◆ Fifty Three

1.6K 129 43
                                    

Geriye Dönüş Başlangıcı

Riley Aidh'in Ağzından:

Normal bir genç kız, sevgilisinin başka bir kadından bebek beklediğini öğrendiğinde eminim bu tepkiyi vermezdi.

Bağırır, çağırır, ona tokat atar, etrafı yıkar hatta onu terk ederdi. Ama ben ve vicdanım, kendimizde bu hakkı görmüyorduk.

Başkasıyla evlenmek üzereydim. Bunu isteyerek yapmasam da, kendimi suçlu buluyordum. Öyle olmadığını bilsem de, iki erkeği aynı anda idare ediyormuşum hissi dolup taşıyordu vicdanıma.

Orada sıkışıp kalıyordu ve bu çok can yakıcıydı. Onu oradan çıkarmalıydım fakat bunu nasıl yapacağımı bilmiyordum. Tek yolu sonsuz bir uyku gibiydi.

"Riley," elimi kavradı. Dudaklarımı dişleyerek başımı eğdim.

"Bir şey söyle." Sustum.
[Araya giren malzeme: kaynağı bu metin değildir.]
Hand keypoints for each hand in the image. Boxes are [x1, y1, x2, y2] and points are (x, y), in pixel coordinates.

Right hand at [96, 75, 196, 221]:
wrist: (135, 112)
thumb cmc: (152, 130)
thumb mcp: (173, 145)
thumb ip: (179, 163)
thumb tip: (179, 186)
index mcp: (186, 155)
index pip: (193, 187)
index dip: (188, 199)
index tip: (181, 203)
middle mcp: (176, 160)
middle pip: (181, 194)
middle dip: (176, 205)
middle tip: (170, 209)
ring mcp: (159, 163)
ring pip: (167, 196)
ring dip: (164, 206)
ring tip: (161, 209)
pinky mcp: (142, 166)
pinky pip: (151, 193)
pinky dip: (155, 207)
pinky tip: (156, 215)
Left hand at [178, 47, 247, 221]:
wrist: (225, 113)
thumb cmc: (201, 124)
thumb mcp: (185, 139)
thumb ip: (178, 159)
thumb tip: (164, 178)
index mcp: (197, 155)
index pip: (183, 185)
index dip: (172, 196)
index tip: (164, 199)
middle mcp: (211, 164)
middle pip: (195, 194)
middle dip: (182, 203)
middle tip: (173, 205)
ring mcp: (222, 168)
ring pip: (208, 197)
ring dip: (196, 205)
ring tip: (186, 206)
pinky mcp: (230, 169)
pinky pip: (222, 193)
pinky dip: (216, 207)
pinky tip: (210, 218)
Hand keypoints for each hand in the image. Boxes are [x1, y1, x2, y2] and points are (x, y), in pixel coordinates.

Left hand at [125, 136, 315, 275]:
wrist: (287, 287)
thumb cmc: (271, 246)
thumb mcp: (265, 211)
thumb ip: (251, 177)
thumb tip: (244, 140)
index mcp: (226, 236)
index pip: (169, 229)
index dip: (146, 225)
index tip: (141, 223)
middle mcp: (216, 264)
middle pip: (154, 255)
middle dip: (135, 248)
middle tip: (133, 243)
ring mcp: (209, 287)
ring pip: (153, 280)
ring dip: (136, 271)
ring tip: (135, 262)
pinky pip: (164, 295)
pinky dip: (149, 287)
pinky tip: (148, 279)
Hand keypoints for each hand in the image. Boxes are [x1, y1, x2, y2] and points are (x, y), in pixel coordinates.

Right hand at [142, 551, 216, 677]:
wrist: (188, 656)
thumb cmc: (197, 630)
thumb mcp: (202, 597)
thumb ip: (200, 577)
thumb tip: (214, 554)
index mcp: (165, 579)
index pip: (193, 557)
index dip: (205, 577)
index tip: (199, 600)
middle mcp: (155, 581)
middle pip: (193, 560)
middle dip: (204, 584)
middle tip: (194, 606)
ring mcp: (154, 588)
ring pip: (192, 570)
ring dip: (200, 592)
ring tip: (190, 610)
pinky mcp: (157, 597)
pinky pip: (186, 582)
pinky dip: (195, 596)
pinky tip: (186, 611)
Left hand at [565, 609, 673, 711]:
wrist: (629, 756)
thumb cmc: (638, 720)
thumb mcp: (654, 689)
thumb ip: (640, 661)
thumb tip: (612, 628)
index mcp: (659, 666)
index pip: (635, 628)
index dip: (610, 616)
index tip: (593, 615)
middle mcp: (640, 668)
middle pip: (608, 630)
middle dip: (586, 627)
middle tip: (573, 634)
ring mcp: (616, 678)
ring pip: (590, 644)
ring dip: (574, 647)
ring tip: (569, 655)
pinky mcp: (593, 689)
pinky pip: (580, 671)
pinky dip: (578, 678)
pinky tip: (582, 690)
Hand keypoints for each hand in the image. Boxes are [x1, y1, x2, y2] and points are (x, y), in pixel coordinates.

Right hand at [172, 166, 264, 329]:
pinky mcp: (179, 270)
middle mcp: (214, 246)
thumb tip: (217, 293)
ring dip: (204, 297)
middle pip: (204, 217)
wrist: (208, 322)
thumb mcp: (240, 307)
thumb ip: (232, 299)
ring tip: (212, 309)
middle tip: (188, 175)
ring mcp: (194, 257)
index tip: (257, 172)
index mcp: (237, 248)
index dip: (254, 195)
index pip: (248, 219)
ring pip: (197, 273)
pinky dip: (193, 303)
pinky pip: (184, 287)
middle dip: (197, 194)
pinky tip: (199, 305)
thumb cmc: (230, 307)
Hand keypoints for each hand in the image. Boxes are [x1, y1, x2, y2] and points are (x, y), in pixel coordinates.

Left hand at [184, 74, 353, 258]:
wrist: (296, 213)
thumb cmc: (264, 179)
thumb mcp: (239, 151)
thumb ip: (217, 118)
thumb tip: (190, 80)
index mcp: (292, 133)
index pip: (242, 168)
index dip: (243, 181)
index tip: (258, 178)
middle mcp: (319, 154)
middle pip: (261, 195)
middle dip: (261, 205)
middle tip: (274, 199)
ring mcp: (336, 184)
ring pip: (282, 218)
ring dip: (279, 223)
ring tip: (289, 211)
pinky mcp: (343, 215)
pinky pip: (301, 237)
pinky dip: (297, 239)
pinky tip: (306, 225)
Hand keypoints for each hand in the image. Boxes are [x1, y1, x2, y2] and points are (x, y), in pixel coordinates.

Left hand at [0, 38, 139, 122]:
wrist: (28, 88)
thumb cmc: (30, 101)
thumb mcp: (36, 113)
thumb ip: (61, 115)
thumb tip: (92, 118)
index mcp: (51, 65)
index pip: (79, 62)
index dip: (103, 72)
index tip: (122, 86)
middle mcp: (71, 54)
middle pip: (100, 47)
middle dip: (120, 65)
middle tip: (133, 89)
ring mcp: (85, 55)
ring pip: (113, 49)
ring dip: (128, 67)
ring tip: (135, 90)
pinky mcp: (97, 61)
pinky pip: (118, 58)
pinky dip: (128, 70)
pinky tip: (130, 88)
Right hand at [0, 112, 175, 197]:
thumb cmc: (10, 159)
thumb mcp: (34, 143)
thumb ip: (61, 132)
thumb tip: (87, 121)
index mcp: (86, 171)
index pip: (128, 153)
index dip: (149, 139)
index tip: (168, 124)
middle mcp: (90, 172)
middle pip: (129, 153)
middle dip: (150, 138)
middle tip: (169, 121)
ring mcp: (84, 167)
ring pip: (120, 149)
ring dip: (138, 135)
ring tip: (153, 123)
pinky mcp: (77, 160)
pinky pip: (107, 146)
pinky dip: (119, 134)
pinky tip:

Gerçekten ne diyeceğimi, nasıl davranmam gerektiğini bilmiyordum. İşin doğrusu, hangisini demek hakkımdı bilmiyordum.

Ondan bir şeyler saklayan vicdanım susmamı, onu deli gibi seven kalbimse neden bu kadar aşşağılık olduğunu söylememi istiyordu.

Sadece sustum.

"Lütfen, konuş." Yanağımı okşarken sesi kalbime battı.

"Eğer bebek seninse," durdum. Gözlerine bakmak istedim ama olmadı. "Ne yapacaksın?" Soluksuz kalmış gibiyken onunda aynısını hissettiğini biliyordum.

Yakınlığından dolayı, düzensizleşen kalp ritmini duyuyordum.

"Bilmiyorum," geriye çekildiğinde sonunda ona bakabilmiştim. Yüzündeki pişmanlıkla saçlarını çekiştirdi.

"Şimdi zamanı geriye alıp, o kıza hiç gitmemeyi dilerdim." Utançla başını eğdi.

"Eğer bebek senden ise, onunla evlenir miydin?" Birdenbire ağzımdan çıkan sözcüklere engel olamadım. Kafasını kaldırdı. Gözleri irileşmişti.

"Tabiki de hayır," acelece konuştu. "Şu dünyada evlenmeyi düşünebileceğim tek kızın sen olduğunu göremiyor musun?" Gözlerim tuhaf bir hisle dolmaya başlarken yanan burnum yüzünden iyi konuşamayacağıma emindim.

"Hayır," dişlerimi sıktım. "Göremiyorum." Cevabım netti. Bana verdiği güven duygusunun boyutuyla karşılaşmasını istiyordum.

"Riley," ses tonu kısık, gözleri acılıydı. "Özür dilerim." Hiçbir harekette bulunmuyordu.

"Dileme," yutkundum. Gözlerim artık damlaları taşıyamadı ve dökülmelerine izin verdi.

Ona o an, hayatımızı belki de geleceğimizi yıktığını söylemek isterdim. Tabi Jeremy gerçeği aklıma gelinceye kadar. Bizim bir geleceğimiz zaten yoktu. Eninde sonunda o her şeyi öğrenecekti ve kendi yoluna devam edecekti. Biz, "biz" olmak için geç kalmıştık.

Geriye Dönüş Sonu

Riley Aidh'in Ağzından:

O gittiğinden beri etraf sessizdi. Koltukta oturuyordum. Zemine odaklanmış gözlerim yaşlarla doluydu. Neden böyle olmak zorundaydı?

Yıllarca karşılıksız bir aşkın peşinden koşmuştum. Şimdi karşılığını bulduğum halde neden böyle darmadağınıktık?

İçime dolmuş nefretle, Jeremy'e baktım.

Her şey onun yüzündendi.

Sıkıntıyla saçlarını çekiştirdi. Telefonu durmaksızın kulağındaydı. Sanırım ona ulaşmaya çalışıyordu.